* Required work *
#1 From the forum thread on vfs.zfs.cache_flush_disable, set down the passage from "If the BSD kernel" up to and including "from the SLOG?".
#2 Render this sentence from the thread on vfs.zfs.cache_flush_disable in Spanish: "Since data consistency is important I want to make sure I understand what I'm doing and therefore I have some questions."

* Exercise passage *

Content starts

Database performance and vfs.zfs.cache_flush_disable

Status
Not open for further replies.

EdvBeratung

Dabbler
Joined
Oct 25, 2014
Messages
12
Hi FreeNAS gurus, nerds and heros, :)

I have been reading through tons of threads and documentation but I am not 100% clear yet if it is safe to use vfs.zfs.cache_flush_disable so I hope that someone might be able to help me with some answers.

Quick story:
I am trying to use FreeNAS with a custom built database application which I don't trust so I am using "sync=always" to make sure it stays consistent. Unfortunately the DB is storing huge binaries and it is transacting with 4 kB records and even with a LSI 9207 (IT firmware) and Samsung 850 Pro SSDs (those are terribly fast) as SLOG I can't get any higher than 5 MB/s in writes. Iozone (with "-r 4k" option) confirms that. With larger record sizes I'm getting 400 MB/s and more but unfortunately the DB can't be adjusted and it always sends tiny 4 kB records.

Now I found out that there is an option called vfs.zfs.cache_flush_disable which I set to "1" in tunables -> loader and i'm now getting nearly 50 MB/s write speed which is about 10 times faster - great.
Since data consistency is important I want to make sure I understand what I'm doing and therefore I have some questions.

1. What does this option vfs.zfs.cache_flush_disable affect? The LSI 9207 in IT mode doesn't have any cache and basically works passthrough. So will it affect HDD integrated write cache? Or cache in PC's RAM? Or both? If it would affect PC RAM than the data would be no more secure than using "sync=disabled", correct?

2. The system got redundant power supplies and a separate UPS for each power supply so the system should never go down because of power issues.
If the BSD kernel crashes (panic etc) for whatever reason and there is still something in the HDD write cache in the SLOG HDD will that be written to the HDD even the kernel is dead as long as there is still power on the HDD?

3. I will try to simulate crashes anyway so I'm curious to see if rebuild from SLOG works. Are there any logs aynwhere that would show me that the pool has been recovered using information from the SLOG?
 
Last edited:

cyberjock

Inactive Account
Joined
Mar 25, 2012
Messages
19,526
It would be *really* nice if you'd give the forum rules a read and provide the info that is required when creating a thread.

Thanks.
 

EdvBeratung

Dabbler
Joined
Oct 25, 2014
Messages
12
It would be *really* nice if you'd give the forum rules a read and provide the info that is required when creating a thread.

Thanks cyberjock!

This is on a test system using FreeNAS 9.3 M4.

It runs on the following hardware:
Intel Xeon E3-1240 V2, 3.40GHz, 4 Cores, HT, Turbo
24 GB DDR3 ECC SDRAM
4x WD30EFRX (WD Red 3 TB) configured as RAID 10
1x Samsung 850 Pro SSD 256 GB (SLOG)
1x Samsung 850 Pro SSD 256 GB (L2ARC)
All HDDs connected to LSI 9207-8i HBA (PCIe x8) with IT firmware (P20) and latest driver for FreeBSD 9.3 (mpslsi P20)

During the tests I described above the CPU stays below 10%.

Content ends

* Stored items *
Content starts

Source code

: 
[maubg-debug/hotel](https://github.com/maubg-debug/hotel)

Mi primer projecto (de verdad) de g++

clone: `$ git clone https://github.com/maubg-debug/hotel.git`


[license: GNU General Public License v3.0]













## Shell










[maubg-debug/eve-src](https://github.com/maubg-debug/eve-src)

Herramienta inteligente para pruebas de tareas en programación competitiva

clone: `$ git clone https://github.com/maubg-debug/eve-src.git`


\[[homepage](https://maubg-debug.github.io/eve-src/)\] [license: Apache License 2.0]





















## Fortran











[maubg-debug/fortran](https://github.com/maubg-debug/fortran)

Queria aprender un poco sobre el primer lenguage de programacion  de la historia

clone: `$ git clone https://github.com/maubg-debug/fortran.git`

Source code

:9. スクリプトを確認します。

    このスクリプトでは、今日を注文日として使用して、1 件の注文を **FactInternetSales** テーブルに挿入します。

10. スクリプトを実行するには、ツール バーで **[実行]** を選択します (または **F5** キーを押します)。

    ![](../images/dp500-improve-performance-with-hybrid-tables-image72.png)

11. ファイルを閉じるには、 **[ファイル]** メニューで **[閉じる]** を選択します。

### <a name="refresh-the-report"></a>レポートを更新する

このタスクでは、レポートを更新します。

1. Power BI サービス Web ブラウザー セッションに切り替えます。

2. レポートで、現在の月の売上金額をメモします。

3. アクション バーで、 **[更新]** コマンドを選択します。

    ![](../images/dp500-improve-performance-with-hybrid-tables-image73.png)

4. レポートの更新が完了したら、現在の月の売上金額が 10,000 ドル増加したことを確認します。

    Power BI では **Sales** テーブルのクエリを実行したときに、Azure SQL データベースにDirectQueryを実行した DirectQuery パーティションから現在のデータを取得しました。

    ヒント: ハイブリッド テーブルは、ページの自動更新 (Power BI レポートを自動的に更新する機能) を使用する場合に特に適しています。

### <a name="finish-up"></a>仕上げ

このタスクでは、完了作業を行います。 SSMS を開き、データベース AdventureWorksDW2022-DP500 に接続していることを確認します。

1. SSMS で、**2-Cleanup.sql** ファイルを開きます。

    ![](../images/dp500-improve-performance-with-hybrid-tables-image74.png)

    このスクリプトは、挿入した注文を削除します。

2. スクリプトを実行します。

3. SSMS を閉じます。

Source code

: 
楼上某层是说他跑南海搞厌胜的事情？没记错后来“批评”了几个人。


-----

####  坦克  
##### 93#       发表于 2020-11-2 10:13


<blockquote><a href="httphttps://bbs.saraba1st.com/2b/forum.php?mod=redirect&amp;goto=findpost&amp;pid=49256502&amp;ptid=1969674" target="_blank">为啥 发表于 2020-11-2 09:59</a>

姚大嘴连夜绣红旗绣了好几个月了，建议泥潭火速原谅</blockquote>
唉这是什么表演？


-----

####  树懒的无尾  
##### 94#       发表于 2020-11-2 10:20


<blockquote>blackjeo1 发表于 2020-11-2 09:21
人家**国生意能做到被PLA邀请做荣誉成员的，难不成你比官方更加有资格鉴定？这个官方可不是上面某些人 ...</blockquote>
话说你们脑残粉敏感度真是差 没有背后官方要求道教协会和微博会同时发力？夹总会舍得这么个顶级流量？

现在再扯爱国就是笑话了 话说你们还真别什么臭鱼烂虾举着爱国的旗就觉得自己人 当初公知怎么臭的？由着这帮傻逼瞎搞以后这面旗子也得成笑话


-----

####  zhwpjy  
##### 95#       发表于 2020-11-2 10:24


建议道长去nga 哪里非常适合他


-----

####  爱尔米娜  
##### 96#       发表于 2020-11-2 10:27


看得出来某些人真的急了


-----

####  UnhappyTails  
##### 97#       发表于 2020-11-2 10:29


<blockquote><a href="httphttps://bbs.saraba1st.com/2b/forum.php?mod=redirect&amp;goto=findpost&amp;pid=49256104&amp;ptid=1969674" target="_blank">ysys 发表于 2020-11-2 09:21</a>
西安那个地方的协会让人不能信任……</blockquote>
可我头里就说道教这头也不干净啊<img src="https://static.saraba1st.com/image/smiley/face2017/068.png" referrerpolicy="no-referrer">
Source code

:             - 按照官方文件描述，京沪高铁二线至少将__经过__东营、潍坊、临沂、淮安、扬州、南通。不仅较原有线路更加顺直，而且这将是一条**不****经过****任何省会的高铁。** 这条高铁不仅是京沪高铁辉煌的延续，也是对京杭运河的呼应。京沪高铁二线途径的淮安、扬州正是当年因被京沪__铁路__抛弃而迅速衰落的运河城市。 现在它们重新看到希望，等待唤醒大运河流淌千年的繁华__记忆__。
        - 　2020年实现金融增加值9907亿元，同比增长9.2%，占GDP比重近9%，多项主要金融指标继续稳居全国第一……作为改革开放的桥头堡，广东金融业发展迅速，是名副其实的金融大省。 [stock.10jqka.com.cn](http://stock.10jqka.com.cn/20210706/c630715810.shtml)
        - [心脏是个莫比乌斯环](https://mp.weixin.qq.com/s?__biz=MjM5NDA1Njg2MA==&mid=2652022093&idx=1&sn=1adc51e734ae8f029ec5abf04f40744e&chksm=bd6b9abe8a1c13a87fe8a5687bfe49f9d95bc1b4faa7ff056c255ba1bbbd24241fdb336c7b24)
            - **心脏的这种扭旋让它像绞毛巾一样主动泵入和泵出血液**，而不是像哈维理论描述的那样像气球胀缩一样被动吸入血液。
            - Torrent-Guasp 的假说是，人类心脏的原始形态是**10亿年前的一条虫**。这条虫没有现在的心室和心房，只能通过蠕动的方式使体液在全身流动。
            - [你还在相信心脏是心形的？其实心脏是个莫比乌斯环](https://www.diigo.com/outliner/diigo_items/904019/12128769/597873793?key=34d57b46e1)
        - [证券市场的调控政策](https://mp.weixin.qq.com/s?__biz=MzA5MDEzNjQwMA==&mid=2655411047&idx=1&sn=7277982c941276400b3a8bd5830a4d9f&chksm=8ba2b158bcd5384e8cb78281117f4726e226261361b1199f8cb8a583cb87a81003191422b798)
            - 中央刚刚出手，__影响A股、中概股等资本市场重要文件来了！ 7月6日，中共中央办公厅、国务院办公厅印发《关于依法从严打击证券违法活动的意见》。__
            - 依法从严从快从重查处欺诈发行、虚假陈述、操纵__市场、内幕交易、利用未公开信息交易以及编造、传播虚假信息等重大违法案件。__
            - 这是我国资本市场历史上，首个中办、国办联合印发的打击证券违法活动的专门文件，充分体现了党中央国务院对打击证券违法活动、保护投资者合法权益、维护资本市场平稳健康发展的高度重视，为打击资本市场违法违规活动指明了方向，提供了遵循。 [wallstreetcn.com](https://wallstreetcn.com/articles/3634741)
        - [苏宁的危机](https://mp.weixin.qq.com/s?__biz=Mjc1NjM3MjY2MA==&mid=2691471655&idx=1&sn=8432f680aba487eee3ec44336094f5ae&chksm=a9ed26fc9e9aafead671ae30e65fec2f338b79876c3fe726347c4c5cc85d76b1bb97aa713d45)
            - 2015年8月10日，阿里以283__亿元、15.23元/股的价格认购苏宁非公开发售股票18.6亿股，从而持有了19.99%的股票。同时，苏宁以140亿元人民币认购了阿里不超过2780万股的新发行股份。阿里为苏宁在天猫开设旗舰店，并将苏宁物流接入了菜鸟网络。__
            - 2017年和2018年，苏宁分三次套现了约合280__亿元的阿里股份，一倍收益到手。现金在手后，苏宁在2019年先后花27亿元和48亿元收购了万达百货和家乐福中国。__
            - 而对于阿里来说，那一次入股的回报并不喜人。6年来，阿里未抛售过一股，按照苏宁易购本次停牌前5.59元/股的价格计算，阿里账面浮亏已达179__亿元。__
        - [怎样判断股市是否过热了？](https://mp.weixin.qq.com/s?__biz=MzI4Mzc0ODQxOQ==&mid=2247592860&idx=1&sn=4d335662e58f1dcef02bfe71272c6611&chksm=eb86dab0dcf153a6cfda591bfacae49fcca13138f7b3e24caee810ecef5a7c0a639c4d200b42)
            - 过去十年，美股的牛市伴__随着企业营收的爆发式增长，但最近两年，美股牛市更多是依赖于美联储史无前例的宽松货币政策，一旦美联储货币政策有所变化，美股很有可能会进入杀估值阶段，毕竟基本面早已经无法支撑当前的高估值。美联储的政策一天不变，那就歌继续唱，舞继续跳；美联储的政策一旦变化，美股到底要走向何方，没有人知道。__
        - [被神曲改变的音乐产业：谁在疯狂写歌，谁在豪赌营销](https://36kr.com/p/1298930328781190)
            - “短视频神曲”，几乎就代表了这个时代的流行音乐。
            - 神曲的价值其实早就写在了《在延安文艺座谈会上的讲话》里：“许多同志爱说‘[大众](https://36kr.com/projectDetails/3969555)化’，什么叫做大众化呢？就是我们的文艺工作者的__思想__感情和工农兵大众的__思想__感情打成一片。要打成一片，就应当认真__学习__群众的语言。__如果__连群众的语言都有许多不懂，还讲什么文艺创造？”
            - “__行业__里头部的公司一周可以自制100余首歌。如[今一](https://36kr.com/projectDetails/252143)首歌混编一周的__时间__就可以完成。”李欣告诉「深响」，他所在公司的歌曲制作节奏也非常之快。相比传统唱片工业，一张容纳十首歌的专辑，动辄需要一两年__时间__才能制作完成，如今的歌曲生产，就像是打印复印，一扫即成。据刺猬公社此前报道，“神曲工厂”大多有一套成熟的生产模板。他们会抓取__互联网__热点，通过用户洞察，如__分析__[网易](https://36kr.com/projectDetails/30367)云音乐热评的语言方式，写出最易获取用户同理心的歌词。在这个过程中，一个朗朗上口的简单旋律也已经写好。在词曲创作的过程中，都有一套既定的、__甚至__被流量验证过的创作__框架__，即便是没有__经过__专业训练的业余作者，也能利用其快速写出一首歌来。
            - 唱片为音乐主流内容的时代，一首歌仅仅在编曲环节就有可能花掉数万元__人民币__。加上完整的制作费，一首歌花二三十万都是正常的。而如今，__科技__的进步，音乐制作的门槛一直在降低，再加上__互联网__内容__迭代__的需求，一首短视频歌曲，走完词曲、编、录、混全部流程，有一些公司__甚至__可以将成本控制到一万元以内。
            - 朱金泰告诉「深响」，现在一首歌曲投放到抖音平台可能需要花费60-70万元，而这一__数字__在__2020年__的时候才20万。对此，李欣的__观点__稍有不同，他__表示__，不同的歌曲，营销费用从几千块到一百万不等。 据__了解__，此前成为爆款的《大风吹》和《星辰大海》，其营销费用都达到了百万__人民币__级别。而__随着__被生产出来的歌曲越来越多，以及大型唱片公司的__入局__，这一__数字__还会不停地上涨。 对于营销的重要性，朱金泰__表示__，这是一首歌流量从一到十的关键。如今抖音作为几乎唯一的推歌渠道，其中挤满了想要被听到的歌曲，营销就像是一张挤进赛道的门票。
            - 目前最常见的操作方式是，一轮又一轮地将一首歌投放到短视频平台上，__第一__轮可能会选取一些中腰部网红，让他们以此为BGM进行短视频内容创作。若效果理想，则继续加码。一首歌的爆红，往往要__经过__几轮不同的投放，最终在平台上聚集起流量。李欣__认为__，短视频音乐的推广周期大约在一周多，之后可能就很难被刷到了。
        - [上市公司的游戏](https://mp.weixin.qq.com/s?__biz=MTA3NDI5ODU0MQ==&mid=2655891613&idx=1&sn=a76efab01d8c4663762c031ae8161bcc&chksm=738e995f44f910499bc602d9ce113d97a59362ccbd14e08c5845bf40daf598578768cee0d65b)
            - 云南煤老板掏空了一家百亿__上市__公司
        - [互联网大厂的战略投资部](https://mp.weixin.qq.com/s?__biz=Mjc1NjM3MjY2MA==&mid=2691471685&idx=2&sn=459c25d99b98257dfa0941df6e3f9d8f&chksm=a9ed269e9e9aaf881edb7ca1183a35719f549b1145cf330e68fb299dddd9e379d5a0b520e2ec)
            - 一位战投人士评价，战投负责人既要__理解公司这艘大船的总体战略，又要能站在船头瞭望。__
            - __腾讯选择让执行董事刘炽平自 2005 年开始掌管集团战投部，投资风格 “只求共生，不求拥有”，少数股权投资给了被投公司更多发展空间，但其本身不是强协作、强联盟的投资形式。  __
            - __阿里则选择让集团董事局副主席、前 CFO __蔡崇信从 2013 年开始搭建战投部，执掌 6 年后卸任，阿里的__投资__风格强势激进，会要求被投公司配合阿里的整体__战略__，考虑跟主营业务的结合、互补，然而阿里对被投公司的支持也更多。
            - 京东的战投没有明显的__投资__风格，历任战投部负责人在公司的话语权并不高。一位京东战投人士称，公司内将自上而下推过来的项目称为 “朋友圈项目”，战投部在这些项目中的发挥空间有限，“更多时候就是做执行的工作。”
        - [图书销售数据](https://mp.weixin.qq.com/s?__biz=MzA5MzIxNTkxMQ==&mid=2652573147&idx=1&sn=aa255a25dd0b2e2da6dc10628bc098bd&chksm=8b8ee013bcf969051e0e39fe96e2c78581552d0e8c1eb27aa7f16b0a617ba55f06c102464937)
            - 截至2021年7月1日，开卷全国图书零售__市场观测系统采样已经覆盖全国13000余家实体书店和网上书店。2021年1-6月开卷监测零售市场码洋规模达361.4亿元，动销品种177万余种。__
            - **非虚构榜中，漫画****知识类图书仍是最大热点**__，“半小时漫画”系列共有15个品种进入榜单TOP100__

Content ends

* Expected outputs *
#1
If the BSD kernel crashes (panic etc) for whatever reason and there is still something in the HDD write cache in the SLOG HDD will that be written to the HDD even the kernel is dead as long as there is still power on the HDD?

3. I will try to simulate crashes anyway so I'm curious to see if rebuild from SLOG works. Are there any logs aynwhere that would show me that the pool has been recovered using information from the SLOG?

#2 Dado que la consistencia de los datos es importante, quiero asegurarme de entender lo que estoy haciendo y, por lo tanto, tengo algunas preguntas.